New Approaches in Treating Addiction as a Disease

Pacific Standard featured an article by Jordan Rosenfeld on five studies regarding addiction as a disease, and we thought it was worth sharing here. Below is an excerpt from the section relevant to the heroin epidemic affecting Ohio, and there’s a link below to the full article. We hope you’ll take the time to read it, and if you recognize yourself or a loved one, please reach out for treatment. 

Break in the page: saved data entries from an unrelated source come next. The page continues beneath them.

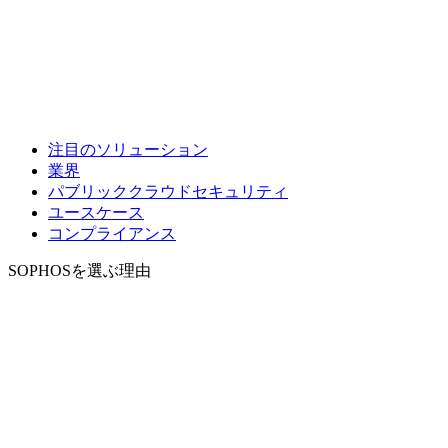
注目のソリューション
業界
パブリッククラウドセキュリティ
ユースケース
コンプライアンス
SOPHOSを選ぶ理由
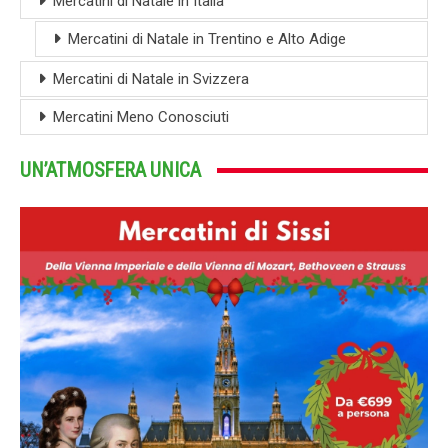
Mercatini di Natale in Italia
Mercatini di Natale in Trentino e Alto Adige
Mercatini di Natale in Svizzera
Mercatini Meno Conosciuti
UN’ATMOSFERA UNICA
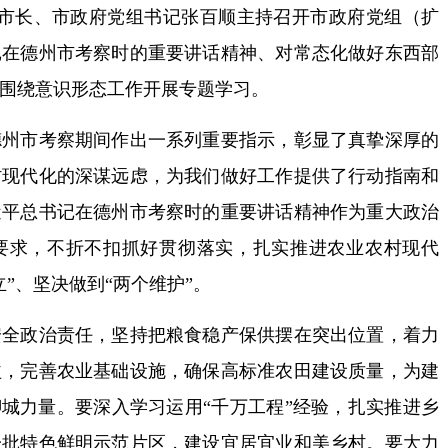
市长、市政府党组书记张百顺主持召开市政府党组（扩
记在德州市考察时的重要讲话精神、对常态化做好东西部
围绕意识形态工作开展专题学习。
市考察期间作出一系列重要指示，彰显了真挚深厚的
村现代化的深谋远虑，为我们做好工作提供了行动指南和
近平总书记在德州市考察时的重要讲话精神作为重大政治
要求，不折不扣抓好贯彻落实，扎实推进农业农村现代
”、坚决做到“两个维护”。
政治责任，坚持把粮食稳产保供摆在突出位置，着力
益，完善农业基础设施，确保高标准农田建设质量，为建
聊城力量。要深入学习运用“千万工程”经验，扎实推进乡
一批特色鲜明示范片区，建设宜居宜业和美乡村。要大力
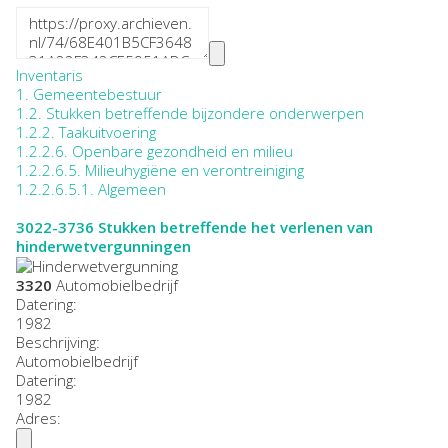
Inventaris
1. Gemeentebestuur
1.2. Stukken betreffende bijzondere onderwerpen
1.2.2. Taakuitvoering
1.2.2.6. Openbare gezondheid en milieu
1.2.2.6.5. Milieuhygiëne en verontreiniging
1.2.2.6.5.1. Algemeen
3022-3736
Stukken betreffende het verlenen van
hinderwetvergunningen
3320
Automobielbedrijf
Datering
:
1982
Beschrijving:
Automobielbedrijf
Datering
:
1982
Adres:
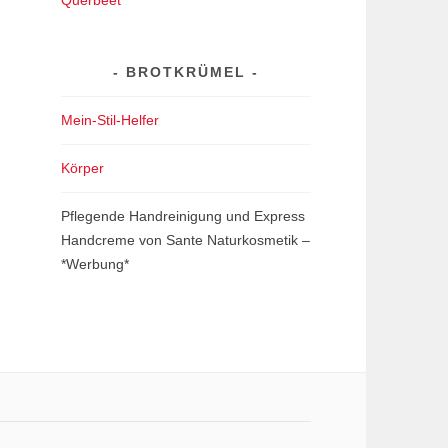
Querbeet
BROTKRÜMEL
Mein-Stil-Helfer
Körper
Pflegende Handreinigung und Express
Handcreme von Sante Naturkosmetik –
*Werbung*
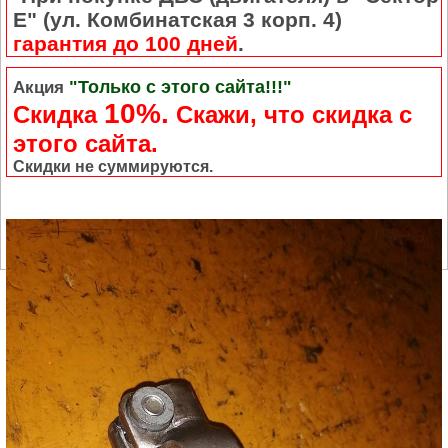
Е" (ул. Комбинатская 3 корп. 4)
гарантия до 100 дней
.
"Только с этого сайта!!!"
Акция
10%.
Скидка
Cкажи, что скидка с
этого сайта.
Скидки не суммируются.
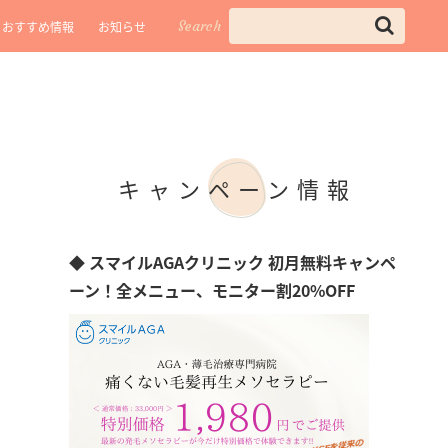
Search
おすすめ情報
お知らせ
キャンペーン情報
◆ スマイルAGAクリニック 初月無料キャンペ
ーン！全メニュー、モニター割20%OFF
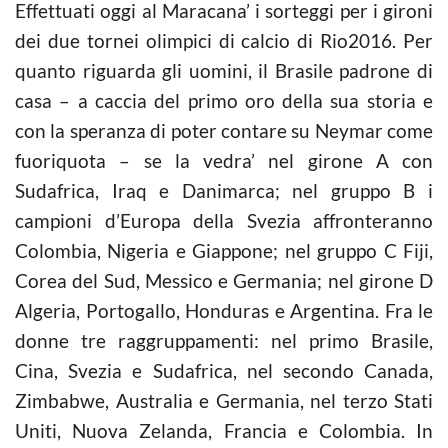
Effettuati oggi al Maracana’ i sorteggi per i gironi
dei due tornei olimpici di calcio di Rio2016. Per
quanto riguarda gli uomini, il Brasile padrone di
casa – a caccia del primo oro della sua storia e
con la speranza di poter contare su Neymar come
fuoriquota – se la vedra’ nel girone A con
Sudafrica, Iraq e Danimarca; nel gruppo B i
campioni d’Europa della Svezia affronteranno
Colombia, Nigeria e Giappone; nel gruppo C Fiji,
Corea del Sud, Messico e Germania; nel girone D
Algeria, Portogallo, Honduras e Argentina. Fra le
donne tre raggruppamenti: nel primo Brasile,
Cina, Svezia e Sudafrica, nel secondo Canada,
Zimbabwe, Australia e Germania, nel terzo Stati
Uniti, Nuova Zelanda, Francia e Colombia. In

addictionA RISE IN PRESCRIPTION OPIOIDS IS LINKED TO A SURGE IN HEROIN ABUSE

There remains a painful irony in how addicts are created by the very culture where they are later vilified. A study published this year in the Journal of Pain & Palliative Care Pharmacotherapy links the abuse of prescription opioid (PO) drugs to an increase in heroin abuse, which, the Centers for Disease Control and Prevention reports, has surged by 63 percent in the past 10 years. The origins of the PO surge stem from a 1992 report issued by the Agency for Healthcare Quality Research, which stated concerns that up to half of patients were not receiving adequate postsurgical pain treatment. This concern was later proven false, but it set in motion a massive uptick in opiod prescriptions as doctors rushed to “fix” this (perceived) error by offering more PO prescriptions. Between 1998 and 2007, prescriptions for hydrocodone increased by 198 percent, oxycodone by 588 percent, and methadone by 933 percent. Soon after, more people began bypassing their doctors altogether, getting their drugs from online pharmacies that either didn’t require a prescription or would accept obviously falsified ones.

POs, which bind to the same brain receptors as heroin, are considered “gateway” drugs, especially as heroin is less expensive (oxycodone, for example, can cost approximately $8 to $10/dose, whereas a whole 50mg bag of heroin, $9 to $10). As the CDC notes, 45 percent of people who have used heroin were also addicted to a proscription opioid. And people who are currently addicted to proscription opioids are 40 times more likely to become addicted to heroin.